Porém, creio que, desde o princípio, já era Deus quem estava dirigindo todas as
coisas. E Moisés começa, então, a ver o quão inadequado é para a obra de Deus.
Ele, que cuidava que Deus iria libertar o povo por suas mãos, agora está
fugindo. A Bíblia diz que ele foi parar “detrás do deserto”, provavelmente
indicando que ele atravessou todo deserto indo parar no lado contrário ao Egito.
Essa
expressão mostra que Moisés foi levado por Deus para longe, muito longe do
Egito, seus princípios, diversões, estilo de vida, cultura e sabedoria, tudo o
que o lugar mais proeminente da terra na época podia oferecer. Começa então o
trabalho de transformação de Moisés, de egípcio em servo de Deus.
O
Egito é, claramente, um tipo do mundo e, quando Moisés encontra as mulheres
indo pegar água e as livra dos pastores (Êxodo 3:16-19) elas o descrevem como “um
egípcio” (v.19). Moisés vestia-se e se portava como um egípcio e estava
impregnado da cultura do Egito. É um tipo perfeito de cada um de nós, cristãos
que, ao irmos a Cristo, vamos carregados da cultura e dos modismos deste mundo
e precisamos ser trabalhados, amoldados, conformados à imagem de Cristo. Ele
deve crescer e nós diminuirmos, conforme disse João Batista (João 3:30). E
Moisés, para ser o líder que tiraria o povo do Egito, não podia continuar da
mesma maneira, um verdadeiro egípcio, mas tinha que ser transformado.
O
relato bíblico mostra que Moisés fica morando ali e torna-se um pastor de ovelhas.
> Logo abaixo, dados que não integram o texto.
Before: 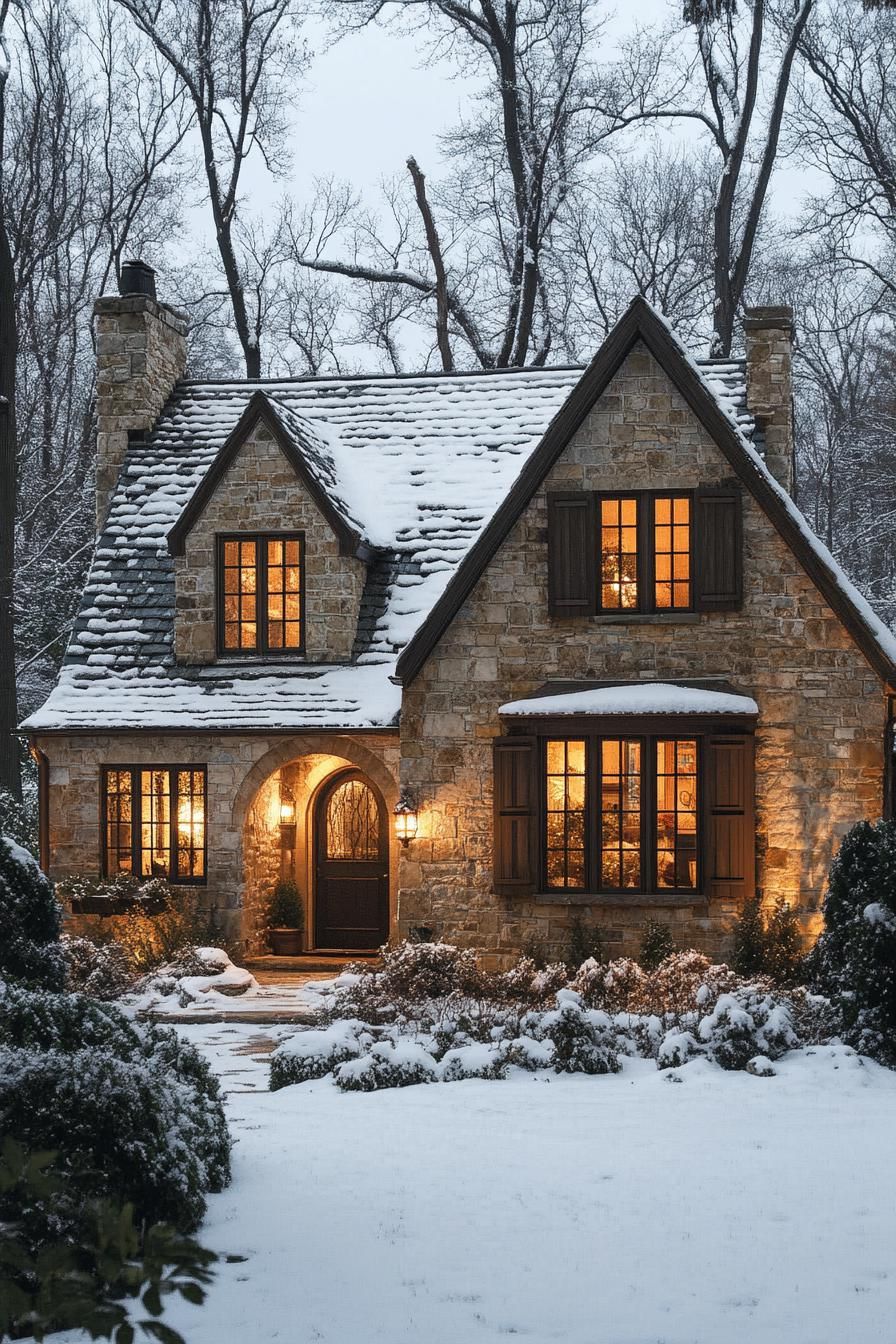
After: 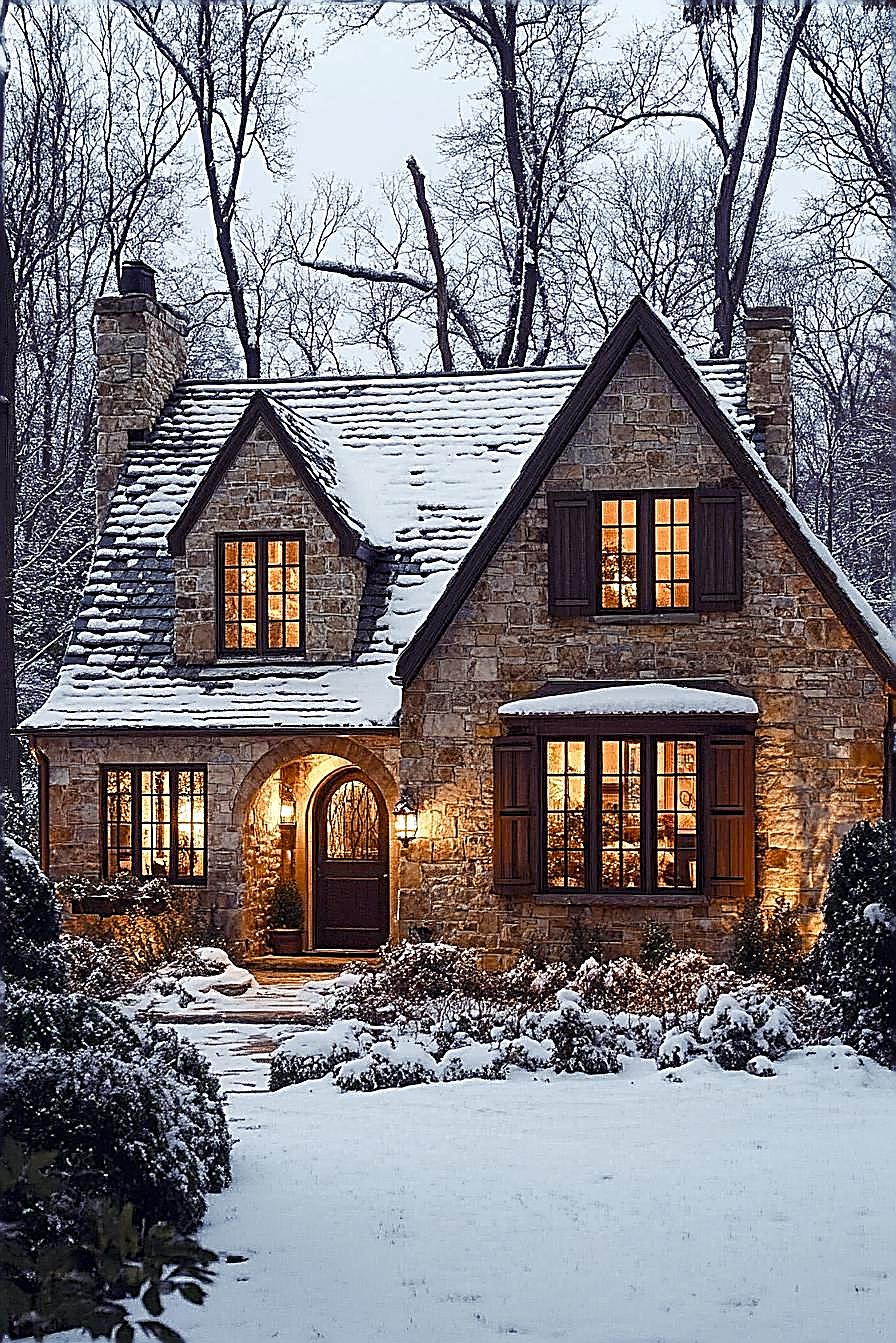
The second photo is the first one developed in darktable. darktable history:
color balance rgb: shadows lift › luminance -21.781%, shadows lift › chroma 9.063%, shadows lift › hue 284.95°, linear chroma grading › global chroma 16.528%, perceptual saturation grading › global saturation 20%, perceptual saturation grading › highlights -49.647%, perceptual saturation grading › shadows 25.145%
local contrast: highlights 101%, shadows 100%, detail 119%, midtone range 0.2
crop: bottom 0.057%
sharpen: amount 1.861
Que interessante! Se vivêssemos na época de Moisés, rapidamente deduziríamos
que ele estava caindo, descendo, de príncipe, filho da filha de faraó, a pastor
de ovelhas, uma abominação para os egípcios (Gênesis 46:34). Moisés se torna
exatamente aquilo que os egípcios desprezavam e abominavam: um mero pastor de
ovelhas. O que é abominável aos olhos de Deus é honrado pelo mundo e o
contrário também é verdadeiro. Aquilo que o mundo honra e venera, geralmente é
abominável diante de Deus.
3º Passo – Moisés tendo sua mente
transformada
Moisés
passa quarenta anos de sua vida aprendendo a cuidar das ovelhas de seu sogro,
debaixo do sol escaldante, sozinho, atrás do deserto. Era um trabalho do
Espírito de Deus, moldando o novo Moisés aos Seus padrões e princípios. Ele
havia absorvido, também por quarenta anos, o estilo de vida, conhecimento e
cultura dos egípcios e agora precisava ser “desintoxicado” de tudo isso.
É
interessante notarmos que Moisés, que havia sido instruído em toda a ciência
dos egípcios, poderoso em palavras e obras (Atos 7:22), ao aproximar-se de Deus
quando Ele se manifestou na sarça ardente, depois de quarenta anos no deserto,
declara nem mesmo saber falar. Ele havia sido despido do velho Moisés, forte e
eloquente, para tornar-se o homem mais manso sobre a face da terra (Números
12:3). Que trabalho de Deus. E é isso que Ele deseja fazer conosco ao nos
livrar do molde deste mundo. Somos instruídos e trabalhados por Ele para que
sejamos como Cristo, e possamos dar testemunho de Seu Filho. E isso é uma
grande bênção para cada um de nós.
Ao
final dessa etapa, quando Moisés encontra-se com Deus, ele nada mais é do que
um pastor de ovelhas, reconhecendo-se inadequado para a obra de Deus. Ele teve
sua mente transformada. Ele não pensava mais de si mesmo além do que era
verdadeiro (Romanos 12:3), pois Deus havia renovado sua mente, levando-o a
considerar-se inadequado para Sua obra. O princípio para um serviço eficaz a
Deus reside no fato de o homem saber que, para servi-lo, é necessário compreender
que sem Ele nada pode ser feito (João 15:5). E Moisés entende isso. Porém, ele
vai além, o que desagrada a Deus. É preciso que entendamos que somos
inadequados, mas também devemos compreender que Deus nos torna adequados para
Sua obra quando vemos nossa incapacidade. A dependência dele é a base para
servi-lo e, quando entendemos isso, devemos nos levantar e servi-lo. O trabalho
de Deus em nossas vidas jamais deve gerar uma paralisia espiritual, mas uma vida
ativa, andando nas boas obras que Ele mesmo preparou de antemão para que
andássemos nelas (Efésios 2:10). Moisés, porém, insiste com Deus que não é
capaz – e não era mesmo – porém, o próprio Senhor estava mostrando a Ele que a
obra era dele mesmo e que ele o capacitaria a fazê-la. Isso é pensar de nós de
forma inadequada. Se Deus nos capacita e manda fazer algo, devemos fazer na
força que Ele mesmo provê (Efésios 6:10), do contrário, nós o desonramos dando
um testemunho inadequado.
Devemos
sempre nos lembrar da parábola dos talentos (Mateus 25), quando o Senhor divide
entre seus servos os talentos (dons), um cinco, outro dois e a outro um
talento. Cada um recebeu talentos e deveria negociar com eles. Todos têm
talentos, alguns cinco, outros dois e outros um, e devemos trabalhar com eles.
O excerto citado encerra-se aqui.